__Assignment__. Print, unchanged and in order, the lines of the rows below that begin with the line containing "Skip to main content" and continue through the line containing "Total copies: 8", including both of those lines and nothing else.

__Available data__.
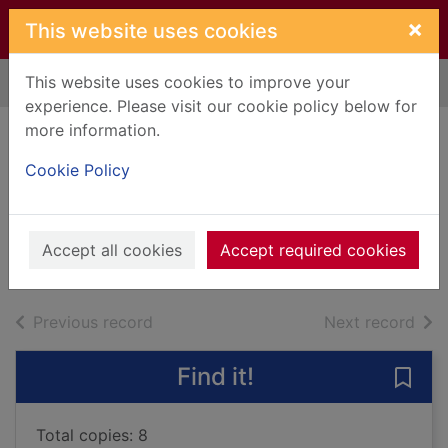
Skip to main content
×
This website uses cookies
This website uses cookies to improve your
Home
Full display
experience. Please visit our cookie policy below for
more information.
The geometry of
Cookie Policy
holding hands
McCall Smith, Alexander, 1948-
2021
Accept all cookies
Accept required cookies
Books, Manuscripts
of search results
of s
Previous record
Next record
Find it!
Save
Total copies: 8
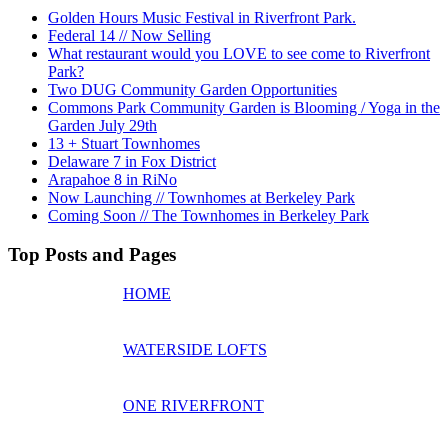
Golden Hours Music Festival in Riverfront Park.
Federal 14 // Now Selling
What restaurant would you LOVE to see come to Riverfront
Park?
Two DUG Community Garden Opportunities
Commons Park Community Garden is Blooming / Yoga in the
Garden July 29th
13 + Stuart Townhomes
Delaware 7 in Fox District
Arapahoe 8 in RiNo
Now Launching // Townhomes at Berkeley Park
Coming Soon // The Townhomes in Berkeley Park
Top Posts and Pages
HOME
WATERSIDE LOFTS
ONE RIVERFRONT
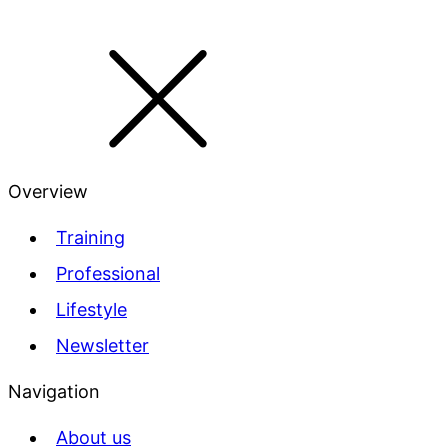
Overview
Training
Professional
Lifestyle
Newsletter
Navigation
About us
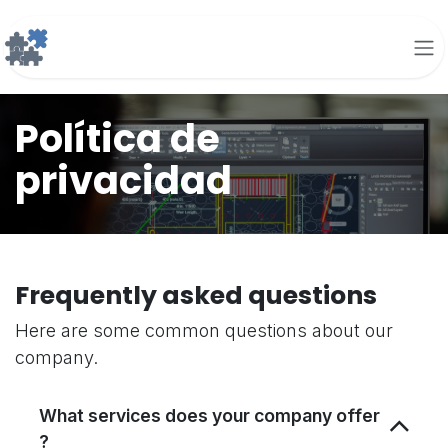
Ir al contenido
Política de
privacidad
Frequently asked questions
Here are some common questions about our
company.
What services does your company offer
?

...

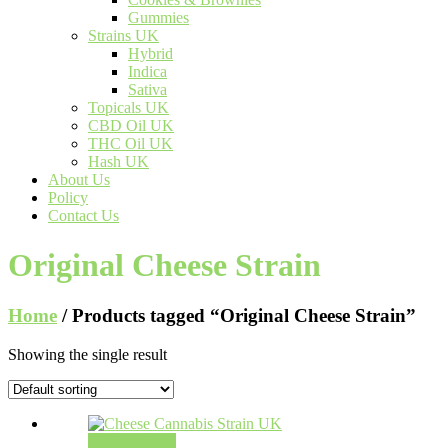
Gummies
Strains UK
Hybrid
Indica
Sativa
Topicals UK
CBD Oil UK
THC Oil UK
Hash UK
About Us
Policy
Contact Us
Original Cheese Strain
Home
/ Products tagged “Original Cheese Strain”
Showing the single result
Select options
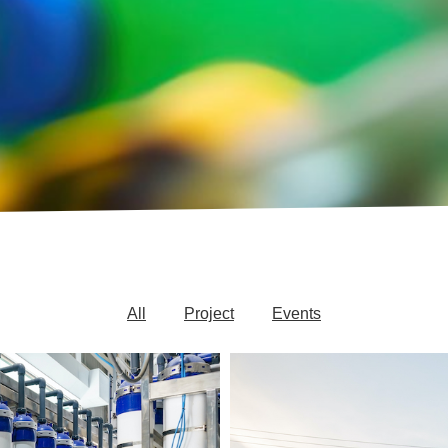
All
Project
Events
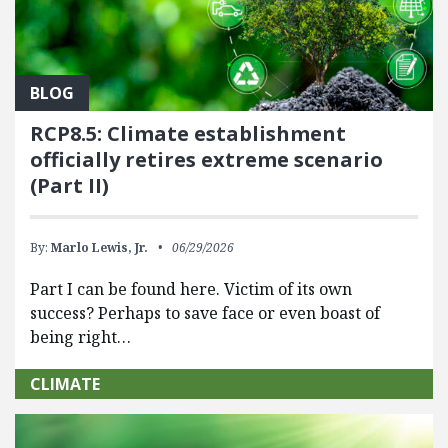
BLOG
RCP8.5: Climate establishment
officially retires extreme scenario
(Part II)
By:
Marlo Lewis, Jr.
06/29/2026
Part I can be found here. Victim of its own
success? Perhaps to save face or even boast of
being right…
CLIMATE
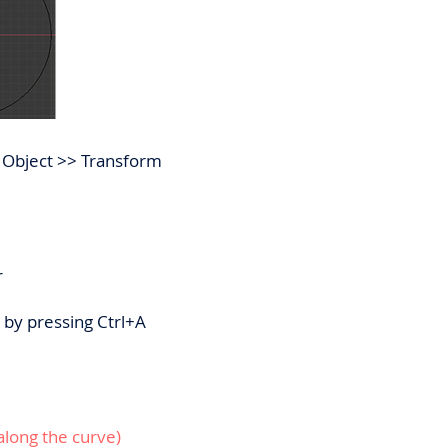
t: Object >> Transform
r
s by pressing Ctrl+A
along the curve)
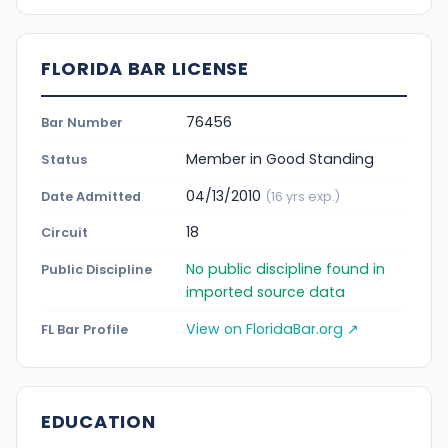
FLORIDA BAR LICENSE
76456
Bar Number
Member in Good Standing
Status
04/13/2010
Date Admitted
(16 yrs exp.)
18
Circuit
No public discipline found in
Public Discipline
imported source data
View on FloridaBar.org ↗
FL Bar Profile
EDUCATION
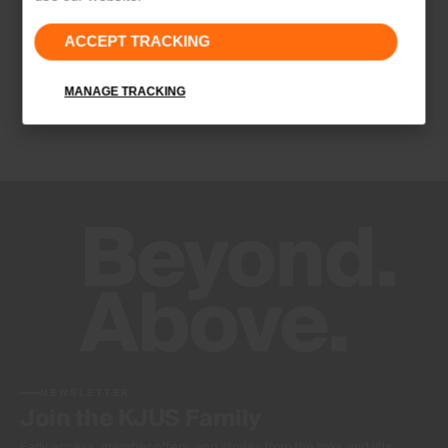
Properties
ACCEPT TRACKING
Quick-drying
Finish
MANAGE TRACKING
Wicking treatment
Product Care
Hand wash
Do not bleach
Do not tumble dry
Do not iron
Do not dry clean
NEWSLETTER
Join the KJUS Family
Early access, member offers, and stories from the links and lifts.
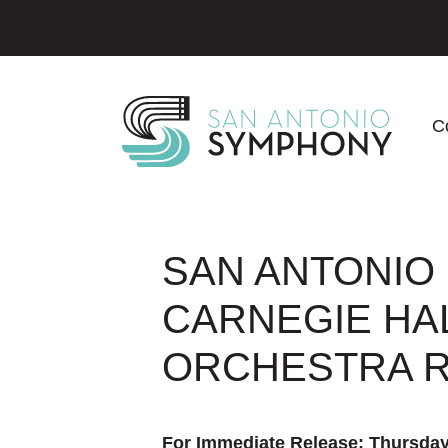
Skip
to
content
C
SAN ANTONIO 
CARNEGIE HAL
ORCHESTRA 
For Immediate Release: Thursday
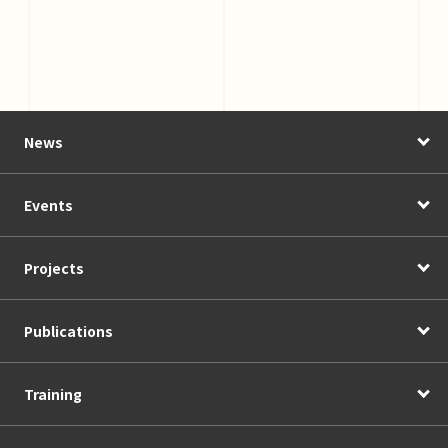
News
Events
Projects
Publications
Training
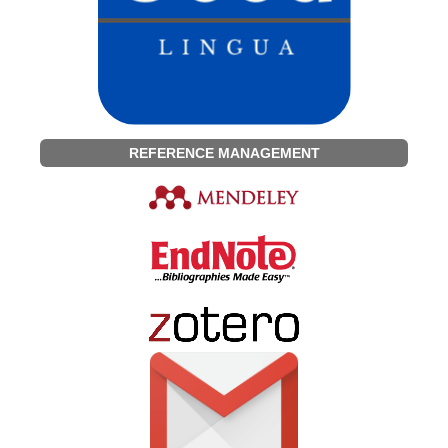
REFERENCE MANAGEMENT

__Task response__.
Skip to main content
×
This website uses cookies
This website uses cookies to improve your
Home
Full display
experience. Please visit our cookie policy below for
more information.
The geometry of
Cookie Policy
holding hands
McCall Smith, Alexander, 1948-
2021
Accept all cookies
Accept required cookies
Books, Manuscripts
of search results
of s
Previous record
Next record
Find it!
Save
Total copies: 8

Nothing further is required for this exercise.